Hope Dunn Receives the Governor's Achievement Award

Chester County WIA

 

Last year, Hope Dunn moved here from Mississippi with her husband and four children, who were all under four years old.  They had moved to Pennsylvania so that her husband could go to automotive school.  Soon after settling here, her husband lost his job and they faced eviction.  With the family in need of assistance, Hope was referred to the Chester County EARN program.  A week after Hope started at EARN, a judge ruled in favor of their eviction and her husband abandoned the family the same day, taking their vehicle with him.  Hope was left with no transportation, no family in the state, and as a stay-at-home mom, no recent work history.  

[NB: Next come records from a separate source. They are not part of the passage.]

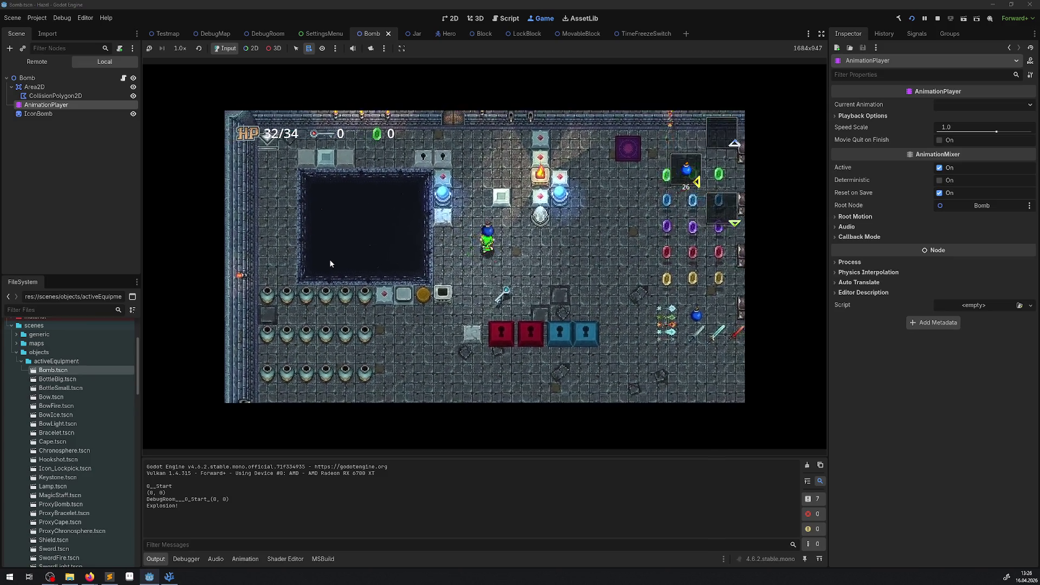
key("Left")
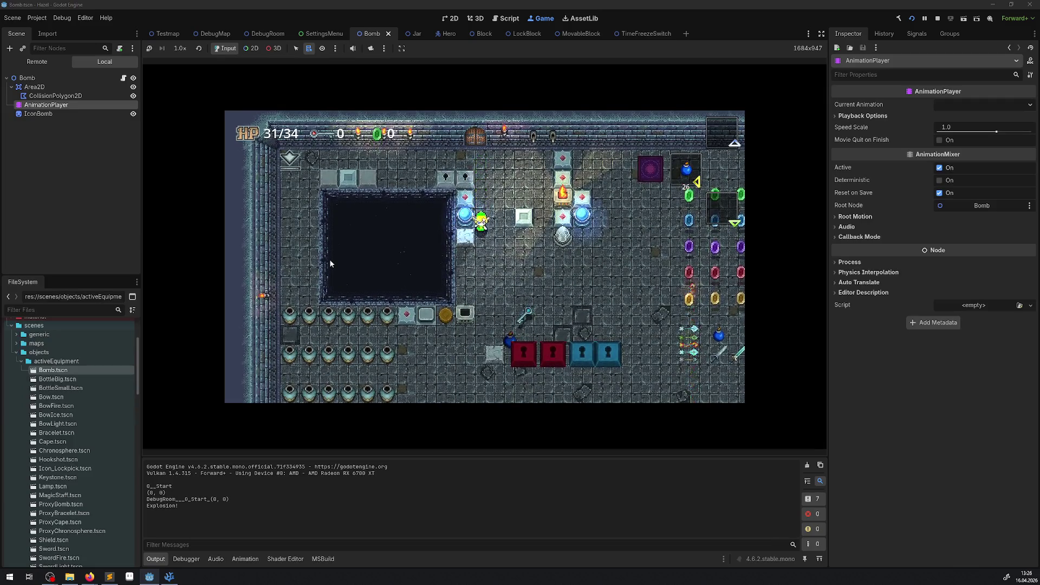
key("Up")
key("Right")
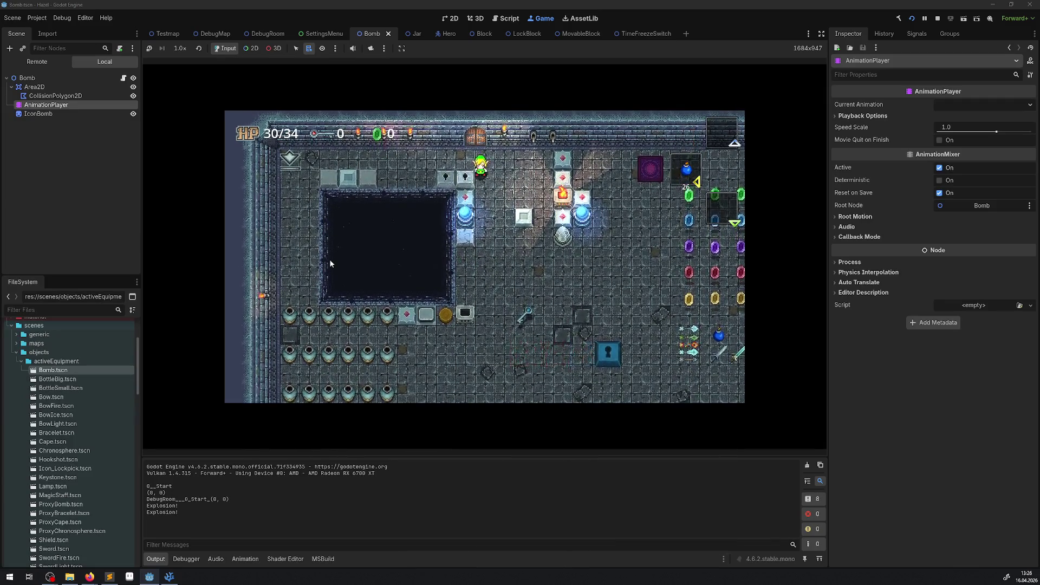
key("Down")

In spite of everything, Hope continued to revise her resume and apply for jobs, all the while keeping a smile on her face and caring for her children. She was diligent in contacting every agency to which she was referred.  Assisted by her local CAO and PathStone, she managed to find a car that could fit four car seats.  With the help of PathStone & Department of Community Development, she and her children were able to avoid a shelter and stay in a hotel for three weeks until Rapid Rehousing could find her a new home.  She rented a truck, emptied their storage unit and moved everything, all on her own.  Hope even conquered taking four small children to daycare on a bus when she had never been on mass transit in her life. 

The week after she moved to her new home things moved quickly.  She went on five interviews, took an assessment for a position with a school district and then was offered her dream job as a Catering Sales Coordinator.  Hope has pushed through many obstacles in a very short time.  Instead of being crushed by the stress and pressure of life, she blossomed and grew stronger.  

The PA Department of Human Services recognizes Hope for her perseverance and congratulates her for gaining financial independence for her family through employment.